We’ve been seeing a lot of antelope in the desert stretches and some wild 
donkeys in the desert of the San Rafael Swell.  Colorado NM had several 
brilliantly colored collared lizards.  But most unexpected was the injured 
dog we rescued in the desert near I-70.  We  drove it to the nearest vet, in 
Moab.  Keeping our eyes open for wildlife has more than one benefit.  It was 
a cute ragamuffin ranch dog.  Its back legs were injured (possibly  kicked 
by a cow or donkey) and it was badly dehydrated.  I wish we could have kept 
it, but it needed medical attention, and we didn’t want to stay in Moab any 
longer than we had to. (It’s a zoo!)  After calling all over the place to 
find a) a vet, b) the humane society, or c) “the dog lady” with no luck - we 
contacted animal control.  A very nice woman responded who promised to get 
the dog to the shelter and find the vet (who was probably working at the 
rodeo when we called).  The Moab Humane Society doesn’t euthanize any 
adoptable animal  – so we felt a little better about leaving the dog behind, 
though still not really happy about it.

As long as we were headed south, we decided to fill in a couple of gaps in 
our archaeological tour of the southwest.  When we were in New Mexico in 
April we headed north to Mesa Verde instead of east to Bandelier and 
Petroglyph NM.  We decided that now was as good a time as any to visit them. 

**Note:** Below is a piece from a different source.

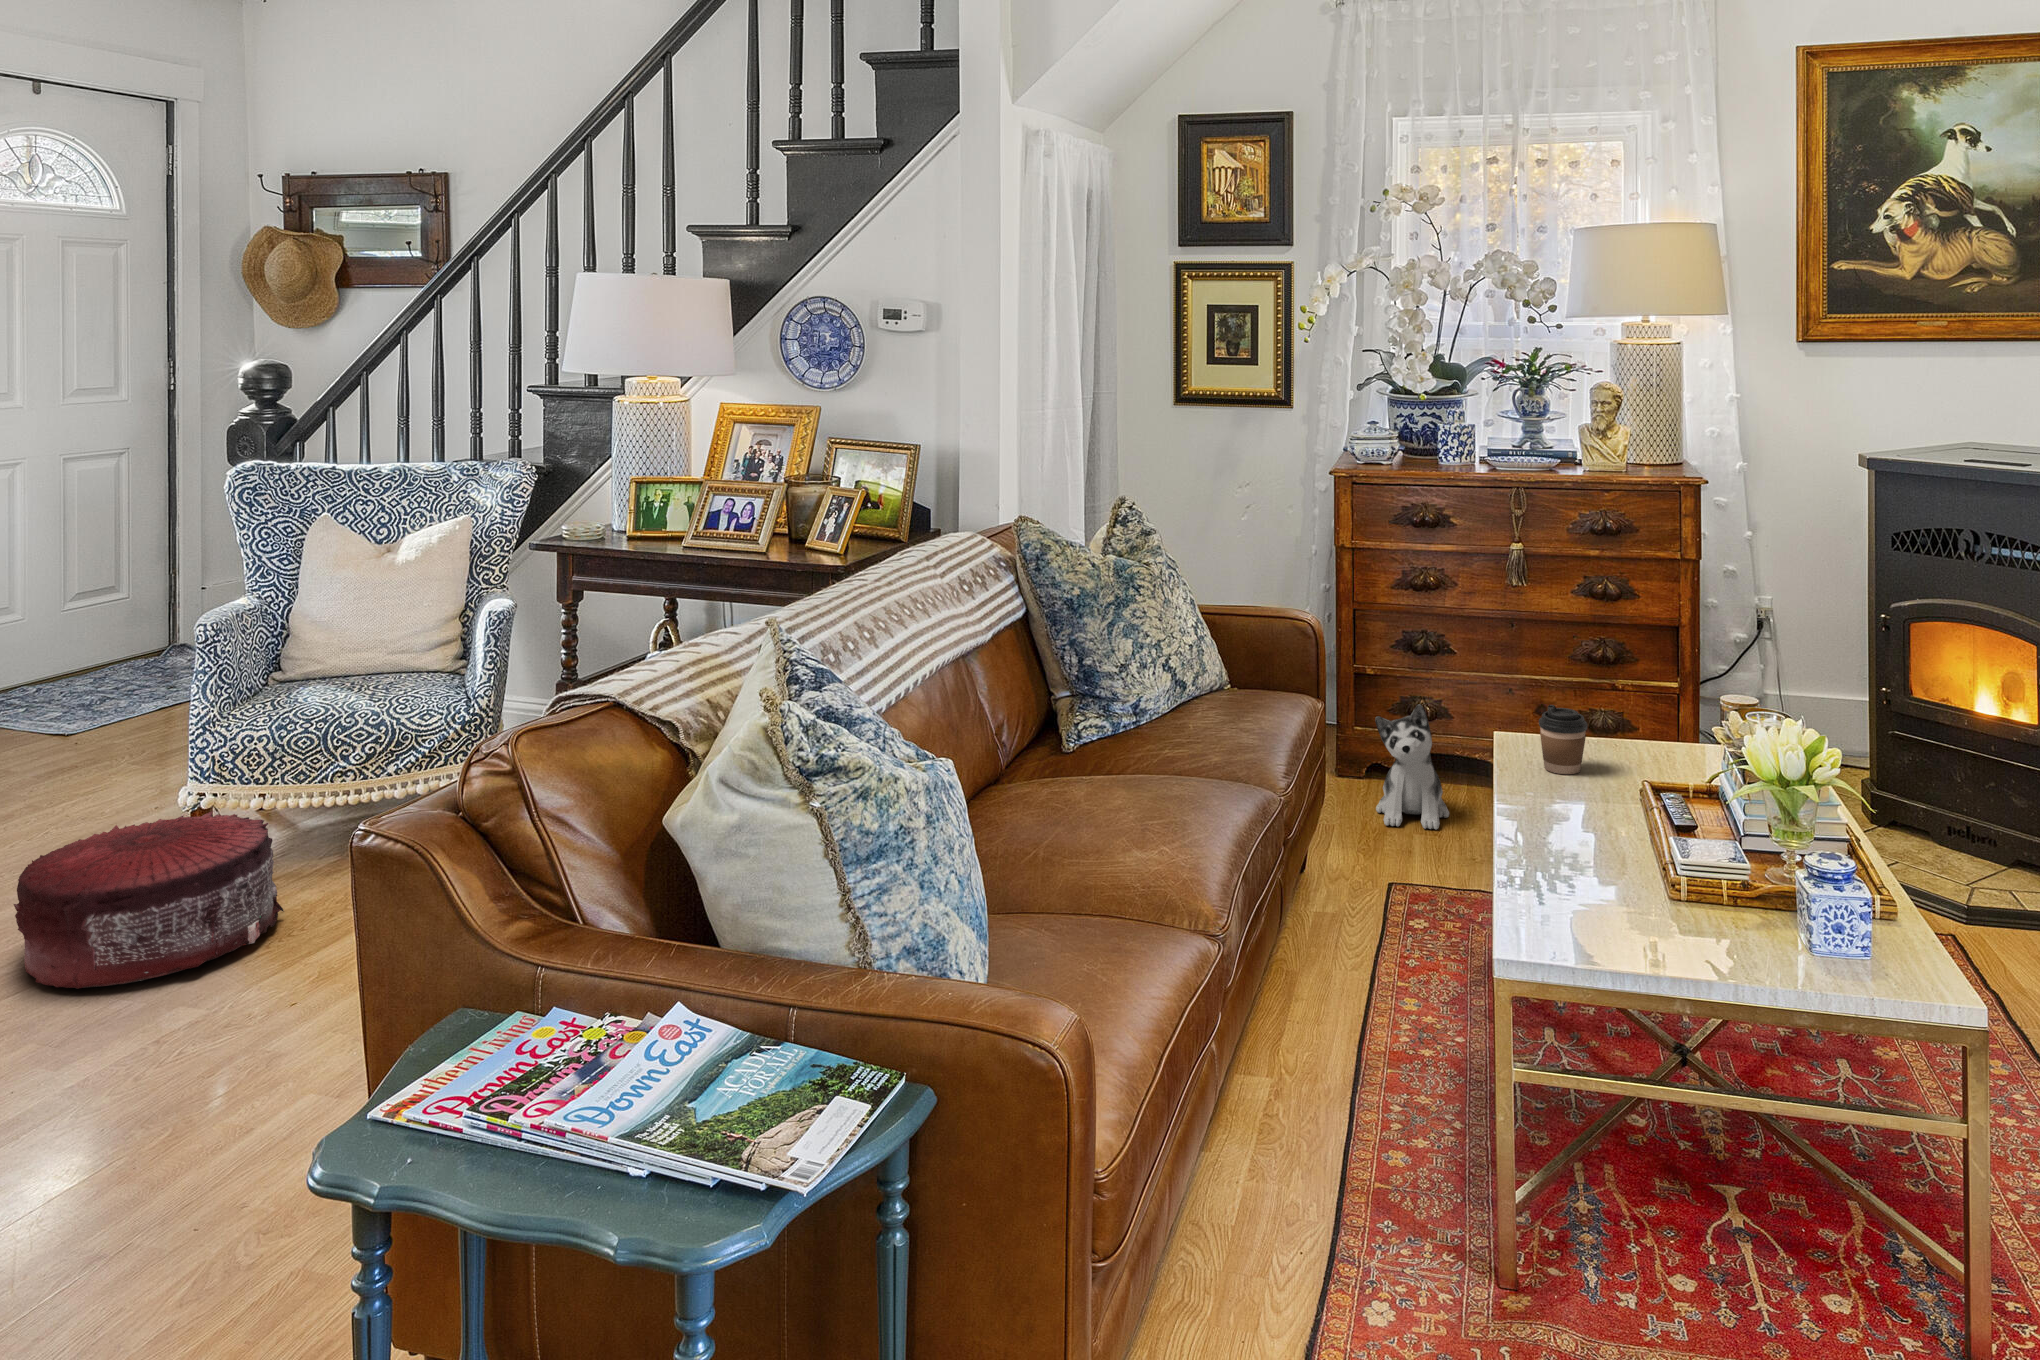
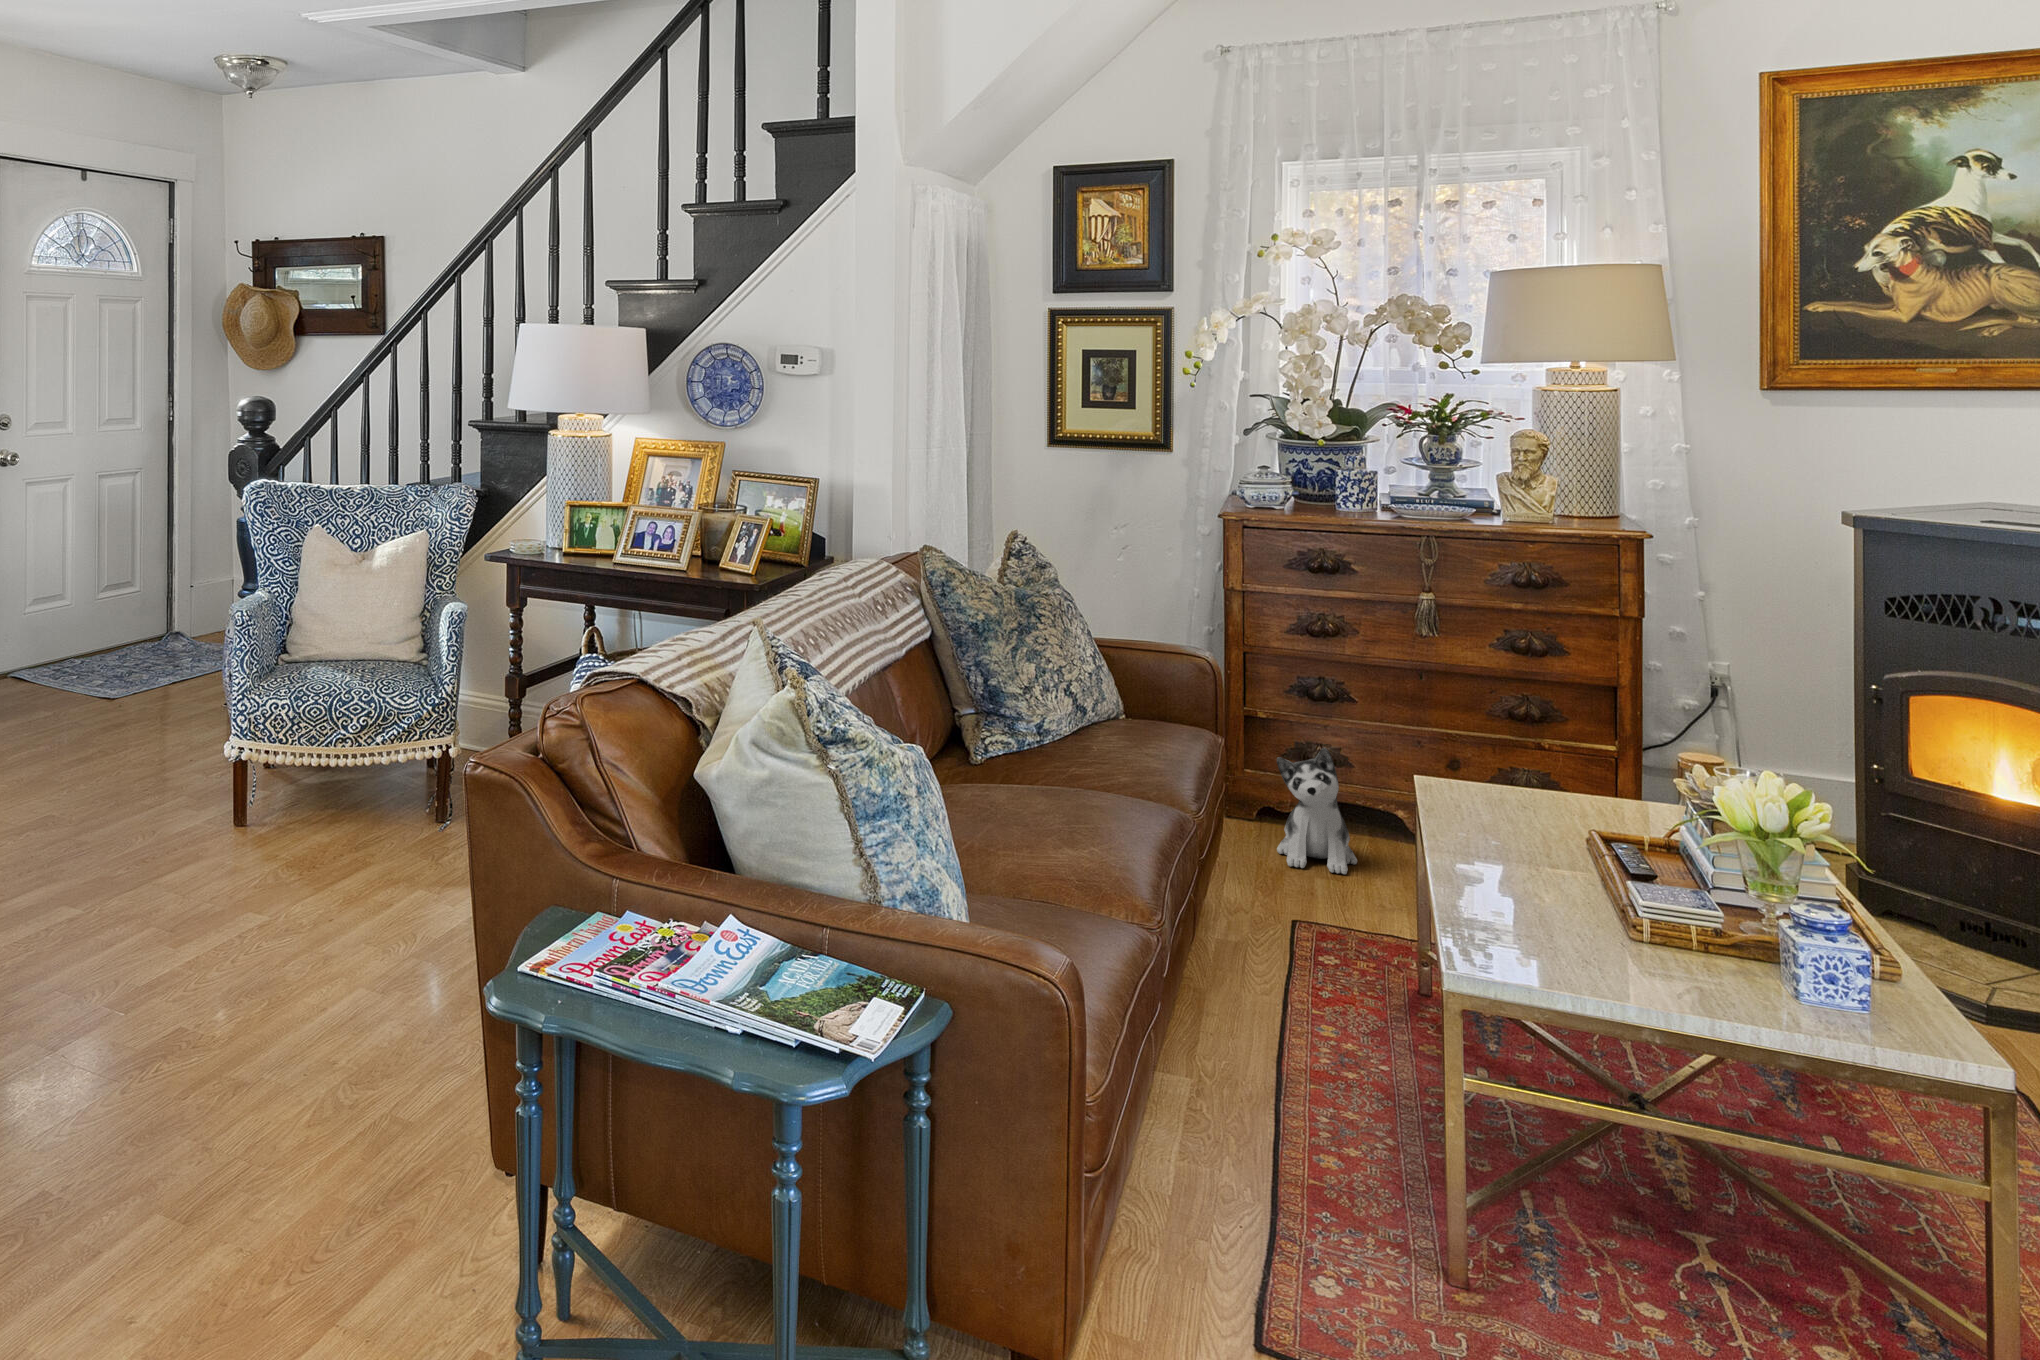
coffee cup: present [1539,705,1587,774] -> none [1471,748,1526,818]
pouf: present [14,811,283,989] -> none [120,763,306,894]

  It’s a long drive, but there is still enough snow in the high country that 
we’d rather give it another week or so before we head north again.  As it 
is, it was hard to say goodbye to Utah – but the 90 degree temperatures 
helped make the decision easier.

When we decided to visit Utah instead of continuing on the GET, we thought 
we’d have time for a fairly in-depth exploration.  After all, we were only 
visiting the eastern half of the state, since we’d been to Bryce, Zion and 
Kolob a couple of years ago.  As it turns out, there is so much to see, so 
many areas to hike, so much wilderness and backcountry to explore – we 
barely touched the surface.  For every place we visited, there are three 
that we passed up – this time around.  This was an introduction to Utah – 
but just the introduction.  It’s an incredible area to visit for hikers, 
photographers and those curious about the ancient peoples.